Für die Kommune ist die Modellberechnung und die arbeitsreiche Umstellung, die in wesentlichen Teilen von einem Fachbüro geleistet werden soll, mit Kosten von bis zu 70.000 Euro verbunden. Diese sollen nach Vorstellung des Magistrats von der Kommune getragen werden. Hinzu kommen dann aber auch laufende jährliche Kosten – Nachberechnung, Bescheiderstellung usw.- sowie die natürlich auch von der Kommune zu tragenden Wiederkehrenden Beiträge für ihre Grundstücke. Groll geht hier grob von zumindest 450.000 Euro plus x bis 2030 aus. Nach Auffassung des Magistrats sollen diese Kosten durch eine moderate Anhebung der Grundsteuer kompensiert werden. Eine verbindliche Zahl kann hier noch nicht genannt werden, 10-15 Punkte dürften hier in Betracht kommen. Nach der Modellrechnung wäre es selbst mit dieser Erhöhung für die „übergroße Zahl der Eigentümer“ bezogen auf 40 Jahre günstiger als bisher. Groll hat diese Sichtweise seit Monaten in den Gremien vorgetragen. Da es keinen Widerspruch gab, geht er davon aus, dass der Vorschlag grundsätzlich geteilt wird.

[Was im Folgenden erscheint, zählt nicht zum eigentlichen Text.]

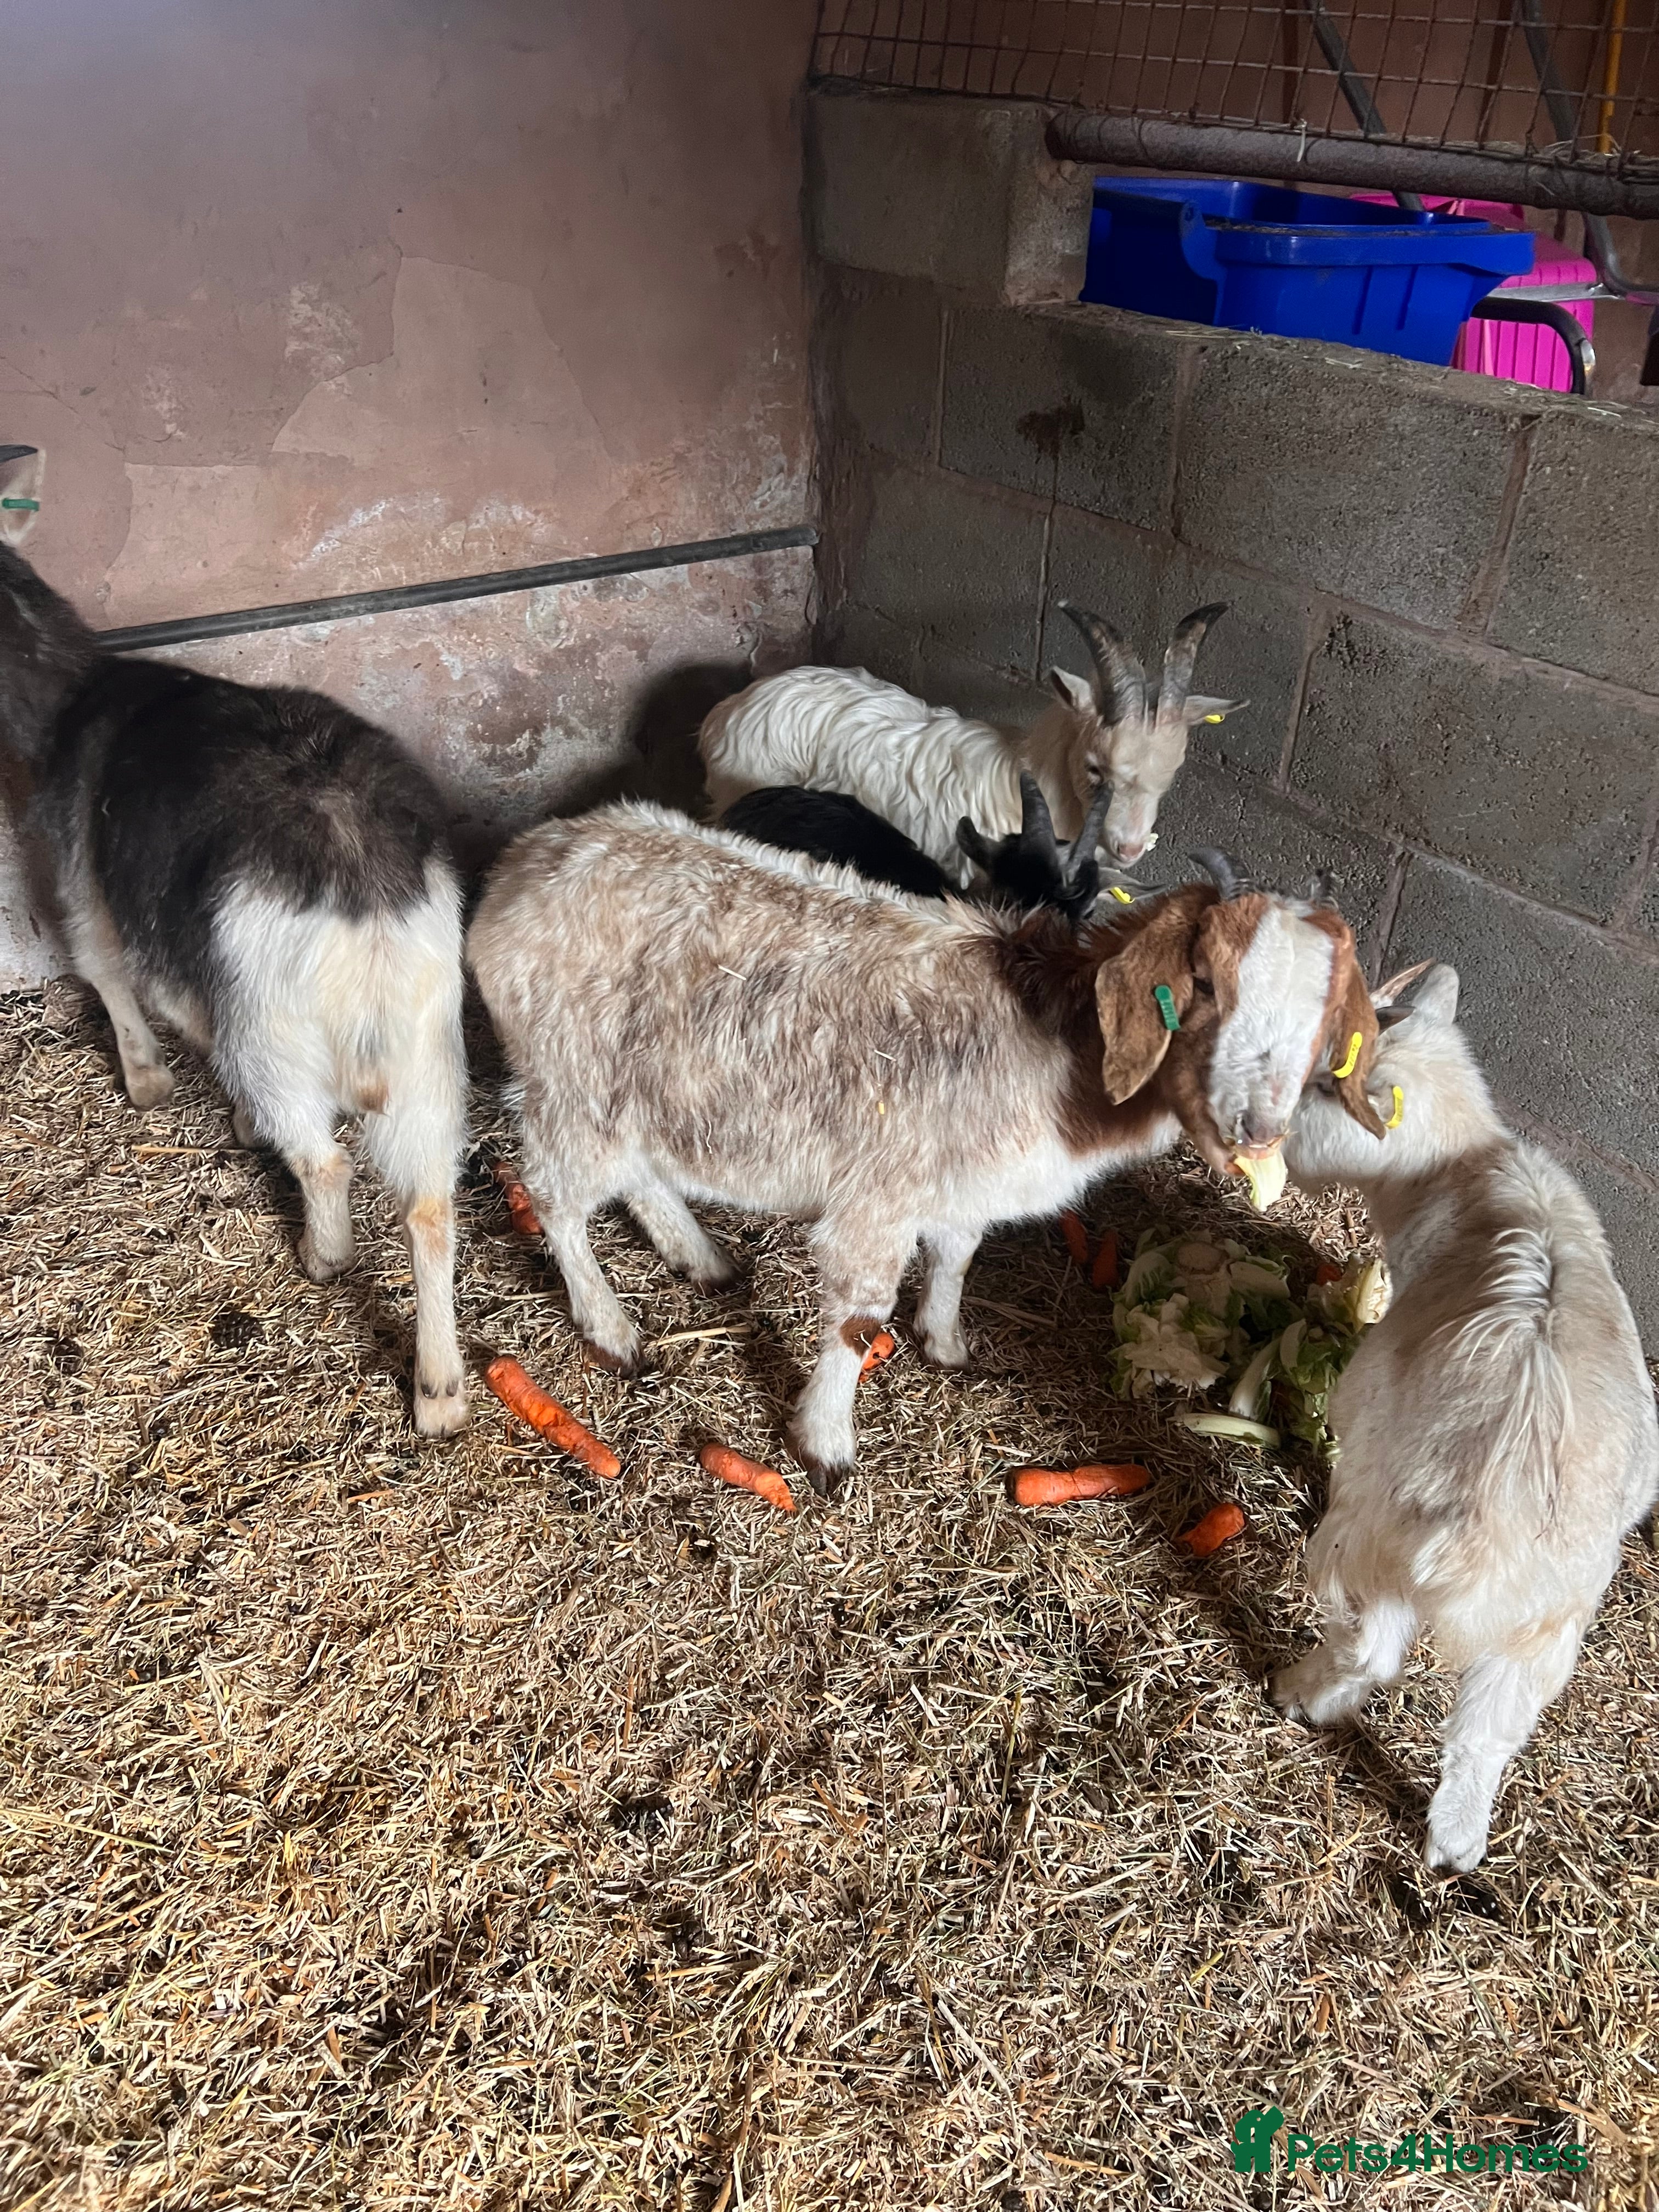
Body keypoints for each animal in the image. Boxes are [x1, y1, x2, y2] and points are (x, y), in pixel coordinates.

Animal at [0, 543, 470, 1437]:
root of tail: (361, 879)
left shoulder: (90, 885)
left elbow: (113, 976)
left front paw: (152, 1084)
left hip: (273, 1034)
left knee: (324, 1163)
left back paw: (325, 1256)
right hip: (428, 1047)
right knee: (429, 1208)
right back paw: (441, 1392)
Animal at [468, 807, 1382, 1487]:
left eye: (1325, 1020)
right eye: (1202, 985)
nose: (1258, 1129)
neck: (1059, 1050)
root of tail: (521, 864)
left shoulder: (961, 1179)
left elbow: (958, 1253)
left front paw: (944, 1340)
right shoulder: (882, 1190)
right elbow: (858, 1318)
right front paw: (826, 1445)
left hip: (642, 1090)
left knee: (640, 1172)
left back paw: (700, 1256)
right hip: (569, 1080)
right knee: (556, 1196)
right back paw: (610, 1328)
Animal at [1273, 962, 1659, 1871]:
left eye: (1320, 1082)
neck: (1459, 1164)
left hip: (1372, 1534)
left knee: (1369, 1646)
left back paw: (1302, 1694)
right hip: (1553, 1617)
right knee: (1489, 1732)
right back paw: (1456, 1843)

Bevor die Stadtverordneten am 23.10.2017 eine Grundsatzentscheidung treffen, werden die Bürger informiert. In Neustadt wird es eine Informationsveranstaltung mit dem Büro KC Becker am

4. Oktober 2017, 19.00 Uhr, im „Haus der Begegnung“ geben. Hierzu sind auch Bürger aus den Stadtteilen eingeladen. Dort gibt es dann nochmals separate Veranstaltungen. In Speckswinkel am

5. Oktober 2017 um 18.30 Uhr im „Zollhof“, in Mengsberg am 5. Oktober 2017 um 20.00 Uhr im Gasthaus Ochs und in Momberg am 17. Oktober 2017 um 19.00 Uhr im DGH. Neben dem Bürgermeister werden bei allen vier Terminen auch die Fraktionen zu Wort kommen.

An diesen Abenden, so Thomas Groll, gehe es darum, Grundsätzliches zu vermitteln. Sollte der Beschluss „pro Wiederkehrende Straßenbeiträge“ fallen, beginne dann erst die eigentliche Arbeit. 2018 gäbe es dann u.a. eine Selbstauskunft der Anlieger – ähnlich wie bei der Einführung der gesplitteten Abwassergebühr durch den ZMA – und weitere Infoveranstaltungen.